I tried comparing sklearn.decomposition.KernelPCA with a linear kernel to sklearn.decomposition.PCA on the same data set and got different eigenvectors. My understanding is that these should be equivalent methods, which I thought should entail that the eigenvectors would be equal.
But it is mentioned here that "in PCA it doesn't matter where the eigenvectors point as long as lines created by those vectors have proper directions."
I take this to mean that there should be some sort of transformational invariance. It would help my understanding to see where in PCA this invariance, or at least non-uniqueness, shows up in PCA.
Assuming that the eigenvectors are normalized to have unit length, the non-uniqueness comes from needing to pick a basis for each eigenspace.
For example, let $\lambda$ be an eigenvalue of a matrix $A$. All the vectors $x$ for which $Ax = \lambda x$ forms a linear subspace, lets call that subspace $E$. The dimension of that subspace is the same as the multiplicity of the eigenvalue $\lambda$.

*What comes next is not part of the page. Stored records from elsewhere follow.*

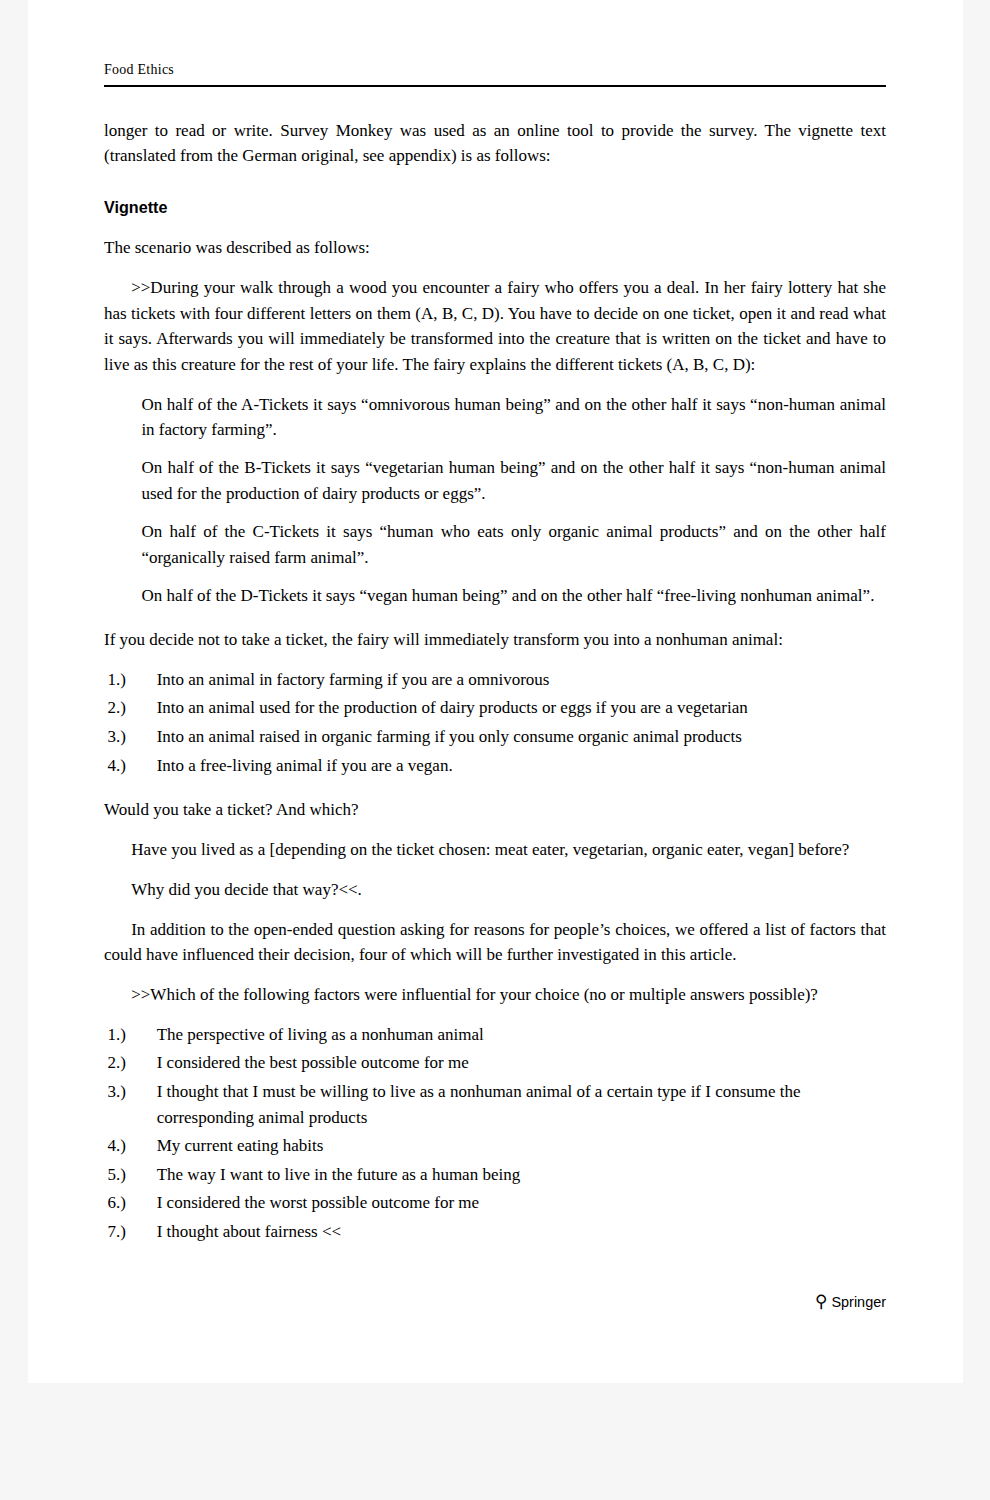Food Ethics
longer to read or write. Survey Monkey was used as an online tool to provide the survey. The vignette text (translated from the German original, see appendix) is as follows:
Vignette
The scenario was described as follows:
>>During your walk through a wood you encounter a fairy who offers you a deal. In her fairy lottery hat she has tickets with four different letters on them (A, B, C, D). You have to decide on one ticket, open it and read what it says. Afterwards you will immediately be transformed into the creature that is written on the ticket and have to live as this creature for the rest of your life. The fairy explains the different tickets (A, B, C, D):
On half of the A-Tickets it says “omnivorous human being” and on the other half it says “non-human animal in factory farming”.
On half of the B-Tickets it says “vegetarian human being” and on the other half it says “non-human animal used for the production of dairy products or eggs”.
On half of the C-Tickets it says “human who eats only organic animal products” and on the other half “organically raised farm animal”.
On half of the D-Tickets it says “vegan human being” and on the other half “free-living nonhuman animal”.
If you decide not to take a ticket, the fairy will immediately transform you into a nonhuman animal:
1.) Into an animal in factory farming if you are a omnivorous
2.) Into an animal used for the production of dairy products or eggs if you are a vegetarian
3.) Into an animal raised in organic farming if you only consume organic animal products
4.) Into a free-living animal if you are a vegan.
Would you take a ticket? And which?
Have you lived as a [depending on the ticket chosen: meat eater, vegetarian, organic eater, vegan] before?
Why did you decide that way?<<.
In addition to the open-ended question asking for reasons for people’s choices, we offered a list of factors that could have influenced their decision, four of which will be further investigated in this article.
>>Which of the following factors were influential for your choice (no or multiple answers possible)?
1.) The perspective of living as a nonhuman animal
2.) I considered the best possible outcome for me
3.) I thought that I must be willing to live as a nonhuman animal of a certain type if I consume the corresponding animal products
4.) My current eating habits
5.) The way I want to live in the future as a human being
6.) I considered the worst possible outcome for me
7.) I thought about fairness <<
⚲Springer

The issue is that there is a degree of freedom when choosing the basis of the subspace $E$. The choice of basis being the set of orthogonal vectors $x_1,...,x_d$ such that $\text{span}(x_1,...,x_d) = E$. Any choice of basis is going to be a valid set of eigenvectors, but numerically the actual basis a method provides you depends on the method used to find the eigenvectors, and if that method uses a random initialization then the actual basis you get will also be random.
As a concrete example, for the identity matrix you can choose any set of orthogonal vectors to get a basis for the eigenspace.